安浅瞪大了眼睛,充满了错愕跟讶异的望着唐陌愈。
她望着他起身离开,去了卧房。甚至没有洗澡……或许他真的醉了。
安浅愣在餐桌前,她重新开了一瓶红酒,细细的品尝起来。
酒水依旧很辣,让她的胃如同燃烧。
她终于支撑不住,跑到卫生间大吐特吐。胃里翻江倒海般的难受,反倒让她的思维稍微清晰起来。

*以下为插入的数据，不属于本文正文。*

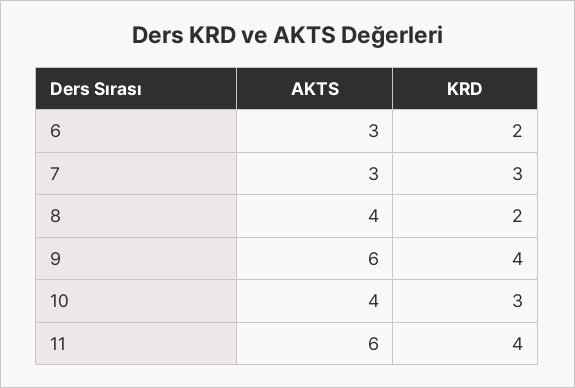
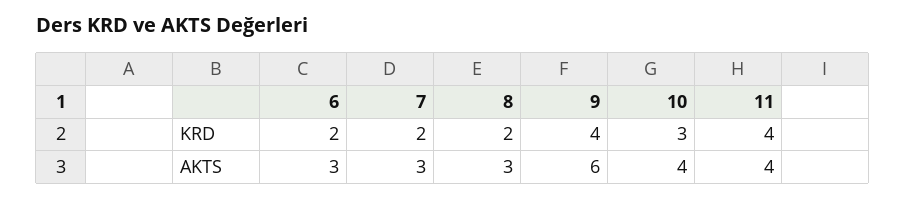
  {
    "AKTS": {
      "6": 3,
      "7": 3,
-     "8": 4,
+     "8": 3,
      "9": 6,
      "10": 4,
-     "11": 6
+     "11": 4
    },
    "KRD": {
      "6": 2,
-     "7": 3,
+     "7": 2,
      "8": 2,
      "9": 4,
      "10": 3,
      "11": 4
    }
  }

她站直,双手支撑着洗手台,望着镜子中自己。然后她转身,去书房里找到印泥,去卧室。
就连卧室里,也充斥着酒水的味道。
安浅不喜欢那种味道,她快步走到唐陌愈面前。
他已经熟睡,发出轻微的酣睡声。
安浅半跪在床前,拉起他的左手,用那左手的拇指在印泥上重重摁下去,又在准备好的白纸上摁下去。
指纹清晰的重现出来。
安浅愣愣的望着那指纹,眼圈不禁有些泛红。她胡乱擦拭泪水,打湿了掌心,便用那泪水去擦拭他拇指上印泥的颜色。
泪水不听使唤的涌出来,倒也够用。把他那拇指清洗的干干净净。
她愣愣的哭,眼圈肿的不像话。
直至后半夜时候,她才勉强收住眼泪,把所有一切都收拾妥当。回到爱的小窝,倒在床上,这一刻好似所有力气都被抽空,她也说不清自己到底是睡着还是昏死过去。
翌日。
安浅在闹钟声中醒来。
她翻坐起来,揉着额头,好久才想起昨晚的事,忙的拿过包包,拉开来看,印着唐陌愈清晰指纹的那张纸还在。
她抿唇,起身推门出去。
钟点工在收拾餐厅。
“您醒了?”钟点工礼貌说。
“陌愈他……走了?”安浅环顾四周,没看到唐陌愈。
“唐总裁一个小时前打电话让我来收拾。我来的时候,他已经离开了。”钟点工恭敬说。
安浅点头,脑袋还隐隐作痛,伴随着一点点隐隐的不安。
她匆匆吃下早餐,就直奔公司去了。